Otterly is the better recurring seat because the cost is flat and predictable, it covers the engines that matter (ChatGPT, Perplexity, Google AI Overviews, Gemini), and it includes share-of-voice and hallucination flagging, which is exactly what would have caught the false "EverCred is Modio" answer. gumshoe.ai (the tool you surfaced) is genuinely strong, in some ways the best for a deep audit, but its usage-based pricing gets unpredictable at a weekly monitoring cadence, so I would use its free mode for the periodic deep dive rather than put it on the always-on seat. This is the same split I described on our last call: a low-cost tool for ongoing visibility, gumshoe for the deeper reports as needed.
These are the tools that actually do the job this audit measures (track where EverCred shows up across the AI engines). Two of them, GumShoe and Larka, are from your sheet.

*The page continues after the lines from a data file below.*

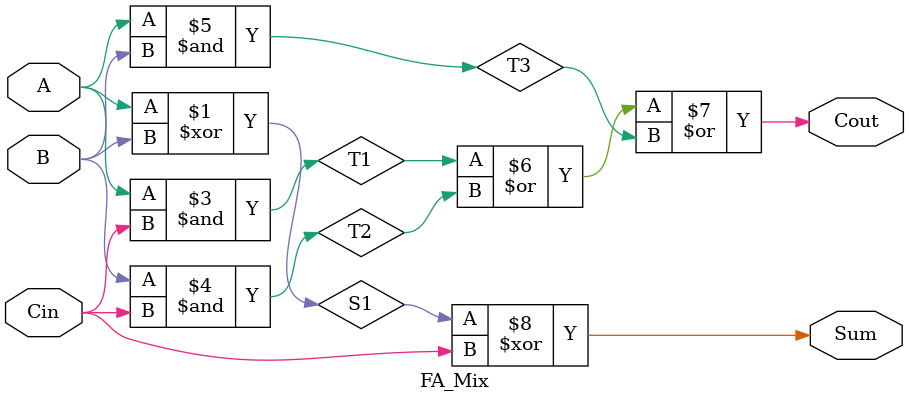
<source format=v>
module FA_Mix (A, B, Cin, Sum, Cout); 
input A,B, Cin;
output Sum, Cout;
reg Cout;
reg T1, T2, T3;
wire S1;
xor X1(S1, A, B); 
always @( A or B or Cin ) 
begin 
T1 = A & Cin;
T2 = B & Cin;
T3 = A & B;
Cout = (T1| T2) | T3;
end
assign Sum = S1 ^ Cin; 
endmodule
</source>
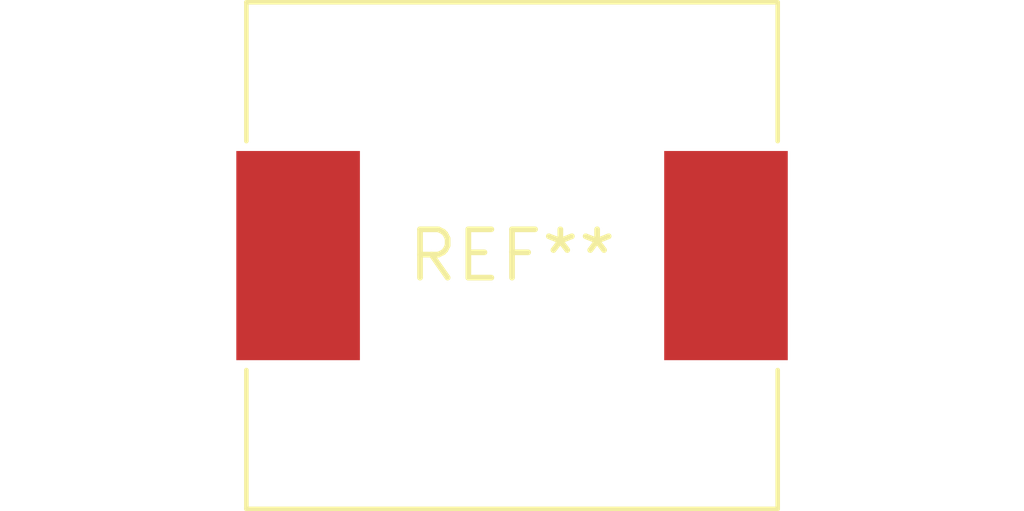
<source format=kicad_pcb>
(kicad_pcb (version 20240108) (generator pcbnew)

  (general
    (thickness 1.6)
  )

  (paper "A4")
  (layers
    (0 "F.Cu" signal)
    (31 "B.Cu" signal)
    (32 "B.Adhes" user "B.Adhesive")
    (33 "F.Adhes" user "F.Adhesive")
    (34 "B.Paste" user)
    (35 "F.Paste" user)
    (36 "B.SilkS" user "B.Silkscreen")
    (37 "F.SilkS" user "F.Silkscreen")
    (38 "B.Mask" user)
    (39 "F.Mask" user)
    (40 "Dwgs.User" user "User.Drawings")
    (41 "Cmts.User" user "User.Comments")
    (42 "Eco1.User" user "User.Eco1")
    (43 "Eco2.User" user "User.Eco2")
    (44 "Edge.Cuts" user)
    (45 "Margin" user)
    (46 "B.CrtYd" user "B.Courtyard")
    (47 "F.CrtYd" user "F.Courtyard")
    (48 "B.Fab" user)
    (49 "F.Fab" user)
    (50 "User.1" user)
    (51 "User.2" user)
    (52 "User.3" user)
    (53 "User.4" user)
    (54 "User.5" user)
    (55 "User.6" user)
    (56 "User.7" user)
    (57 "User.8" user)
    (58 "User.9" user)
  )

  (setup
    (pad_to_mask_clearance 0)
    (pcbplotparams
      (layerselection 0x00010fc_ffffffff)
      (plot_on_all_layers_selection 0x0000000_00000000)
      (disableapertmacros false)
      (usegerberextensions false)
      (usegerberattributes false)
      (usegerberadvancedattributes false)
      (creategerberjobfile false)
      (dashed_line_dash_ratio 12.000000)
      (dashed_line_gap_ratio 3.000000)
      (svgprecision 4)
      (plotframeref false)
      (viasonmask false)
      (mode 1)
      (useauxorigin false)
      (hpglpennumber 1)
      (hpglpenspeed 20)
      (hpglpendiameter 15.000000)
      (dxfpolygonmode false)
      (dxfimperialunits false)
      (dxfusepcbnewfont false)
      (psnegative false)
      (psa4output false)
      (plotreference false)
      (plotvalue false)
      (plotinvisibletext false)
      (sketchpadsonfab false)
      (subtractmaskfromsilk false)
      (outputformat 1)
      (mirror false)
      (drillshape 1)
      (scaleselection 1)
      (outputdirectory "")
    )
  )

  (net 0 "")

  (footprint "L_Sunlord_MWSA1204S-3R3" (layer "F.Cu") (at 0 0))

)

</source>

| Tool | On your sheet? | Engines tracked | Cost (2026) | My call |
|---|---|---|---|---|
| Otterly.ai | No | ChatGPT, Perplexity, Google AI Overviews, Gemini, Copilot | Lite $29/mo, Standard $189/mo | Pick for the standing tracker. Lowest-risk entry, flat cost, share-of-voice, and hallucination flagging that catches the kind of "EverCred is Modio" error we found. |
| gumshoe.ai | Yes | 11 models incl. ChatGPT, Claude, Gemini, Perplexity, Google AI Overviews/AI Mode | Free to start; pay-per-audit ($49 to $99/audit); weekly monitoring roughly $60 to $224/mo | Keep for quarterly deep dives. Best methodology of the set (persona-based prompts fit our two-ICP play) and the widest model coverage. The catch is usage-based pricing scales unpredictably for always-on tracking, and no traffic attribution. |
| Larka | Yes | ChatGPT, Perplexity, Claude, Gemini | Not published; category sits roughly $20 to $199/mo | Valid same-lane alternative to Otterly. Tracks the right engines on real buyer questions. If you have a preference for it, the one thing I would confirm first is current price (not public) before choosing it over Otterly. |
| Peec AI | No | ChatGPT, Perplexity, Google AI Overviews, Claude, Gemini, Copilot | Starter about €89/mo, Pro €199/mo | Named upgrade path. If EverCred later wants richer citation analysis and Claude coverage on a flat plan, this is the step up from Otterly. |
Also considered and set aside for now: Profound ($99 to $399/mo, more than we need at this stage), Rankscale ($20 to $99/mo, narrower engine coverage), Scrunch AI ($300+/mo, enterprise). I can revisit any of these if priorities change.
Your sheet lists about a dozen platforms, but they do three different jobs. Sorting them this way is the fastest way to cut the noise, because only a couple are actually for tracking AI visibility:
So of the twelve platforms on your sheet, only two (GumShoe and Larka) belong in the tracking category at all. My recommendation keeps GumShoe in the mix for periodic deep dives and pairs it with a low-cost always-on monitor (Otterly, or Larka if you prefer it and the price checks out).
You said you want a closed loop: spend a little, but see that it is actually working, not spray and pray. That is exactly what the standing tracker is for. Each quarter I re-run this 16-question baseline and the tracker reports the number that matters: how often EverCred is recommended versus Modio, Medallion, and symplr. If that share is not climbing after the counter-moves in Section 5, we change the plan. You are not paying for a dashboard, you are paying for a scoreboard.